Scribble at 2020-12-05 18:53:18 Last modified: 2020-12-05 19:20:15

"Go to Travel" なんて奇妙な英語を、大半が東大を出ていてアメリカの行政官とも英語で交渉してる筈の人々が、どうして考え付いてしまうのだろう。それとも、官僚がもともとつけている名称はまともなのに、政治家が思い込みで、この方が(俺には)分かりやすいとか、この方が地元の田吾作には分かりやすかろうと、勝手に書き換えてしまうのだろうか。

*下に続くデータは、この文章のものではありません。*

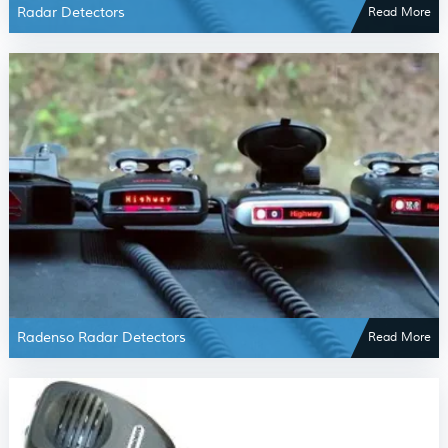
Radar Detectors
Read More
Radenso Radar Detectors
Read More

日頃から英語を使っている人たちなら、この表現の違和感は幾つか指摘できると思うが、まず国民に向かって "Go to" などと命令形の名称で政策を立ち上げること自体が傲慢だ。はっきり言えば、観光業者が倒産しようとキャバクラや吉野家がなくなろうと、そんなことは国民それぞれに責任を問われるようなことではない。航空事業者の多くが立ち行かなくなっても、飛行機を使ってできる事業というものは輸送など他にたくさんある。輸送だけの事業では会社を存続できないというのであれば、もともと航空業界というものは事業体としてペイしない収益構造しかつくれない産業だったということだ。であれば、人類は航空機で移動しないという前提で文明を発展しなくてはいけないし、それで何の不満があるのか。産業とか仕事というものは、時代や環境が変われば通用しなくなったり陳腐化して消える場合もある。それは既にここでも書いたとおりだ。変化できないものは、市場から去る他にない。

次に "travel" という動詞には「(遠くへ)旅する」という意味合いが既にあるのだから(語源も "to make a journey" となっている)、"go to travel" などという表現は「旅することをしろ」と言っているように見える。ちょうど、NHK とかで「旅というものをするということというかたち」などと誇張して表現できる奇妙に遠回しの日本語と印象が近い。というか、この "to travel" を英語話者は不定詞だと理解するのかという疑問もある。"Go to Travel" とだけ聞けば「トラベル」というところへ行けと言われている(つまり "Travel" というホテルか何かの名称)ようにも思えるだろう。

そして、「(遠くへ)」と書いたとおり、"travelling" は "trip" などに比べて遠方への旅という意味があるのだから、列車で東京から長野へ行くていどのことで「トラベル」とは大袈裟に思える。